O homem martela um prego do lado de uma porta, lá do outro lado da rua.

Se fosse lá e perguntasse seu nome, encontraria um homem de uns quarenta anos com a pele de quase cinquenta, vermelha e queimada do sol. Seu nome é Robinson, é casado e tem duas filhas. Sua esposa se queixa constantemente com as amigas do culto que seu marido está andando com aqueles lá e todos os dias dá uma passada no bar antes de chegar em casa. E chega altinho, todo assanhado. Sua esposa, que se chama Luzia e tem uns trinta e dois anos, foi aconselhada a procurar o pastor para que ele vá conversar com seu marido sobre esta rotina que está corroendo os alicerces da família.

Robinson não conheceu seu pai que, numa aventura amorosa com sua mãe, engravidou e a abandonou sumindo embora e tendo ouvido falar que já morreu, de cirrose.  Robinson martela um prego e dá para dizer que há uma certa raiva em seu gesto.

O homem martela um prego ao lado da porta, lá do outro lado da rua. Se fosse lá, descobriria que está instalando um sino ali onde mora, um pequeno puxado quarto e sala, que seu nome é Antônio, é viúvo e tem mais de sessenta anos. Mora ali e cuida do estacionamento na parte da noite. O dono do lugar gosta muito de Antônio pois ele salvou sua vida há dez anos quando lhe fez massagens cardíacas até a chegada da ambulância. O homem martela um prego para prender um sino, pois seus netos virão visitá-lo no fim de semana e ele está muito feliz.

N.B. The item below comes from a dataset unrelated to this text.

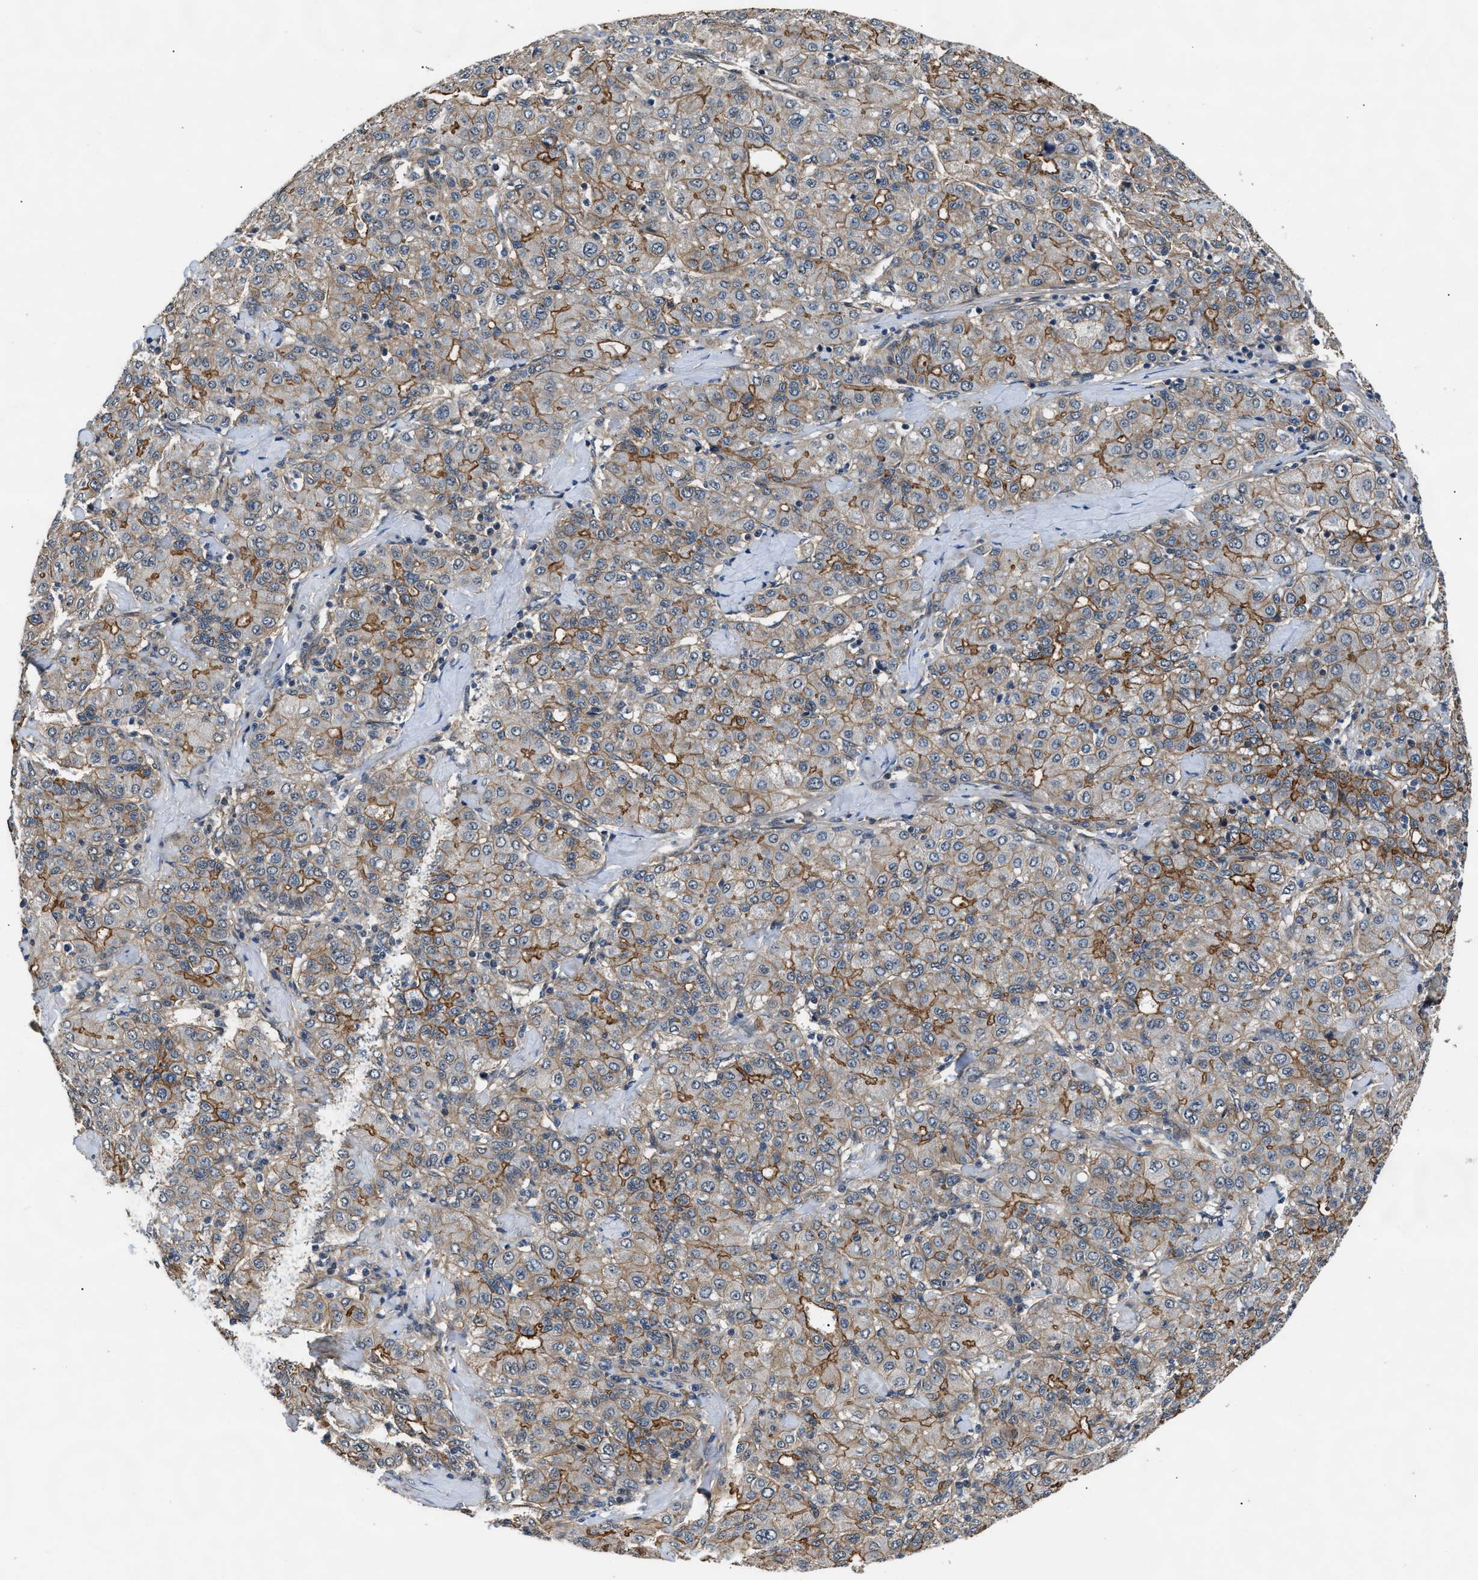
{"staining": {"intensity": "moderate", "quantity": "25%-75%", "location": "cytoplasmic/membranous"}, "tissue": "liver cancer", "cell_type": "Tumor cells", "image_type": "cancer", "snomed": [{"axis": "morphology", "description": "Carcinoma, Hepatocellular, NOS"}, {"axis": "topography", "description": "Liver"}], "caption": "Immunohistochemistry micrograph of human liver cancer stained for a protein (brown), which demonstrates medium levels of moderate cytoplasmic/membranous expression in about 25%-75% of tumor cells.", "gene": "COPS2", "patient": {"sex": "male", "age": 65}}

O homem martela um prego, lá do outro lado da rua. Se fosse lá descobriria que seu nome é Ricardo e tem menos de vinte anos. Rapaz jovem que faz pequenos serviços para ganhar uma grana. Seu sonho é ir embora do país e tentar a vida por lá. Tem um primo que está na Espanha. Ricardo quis ser jogador de futebol e não deu certo. Acabou de terminar os estudos e fará um curso de cabeleireiro pois percebe que cabelo, todo mundo que tem, um dia corta e então não faltará trabalho. Sua mãe é cabeleireira e não aconselha, mas ele vai mesmo assim. Daqui, dá pra ver que não dá para ser martelador de pregos. Meio desajeitado para isso. Só que isso não importa.

Um homem martela o prego, lá do outro lado da rua e a imagem chega antes do som, da palavra.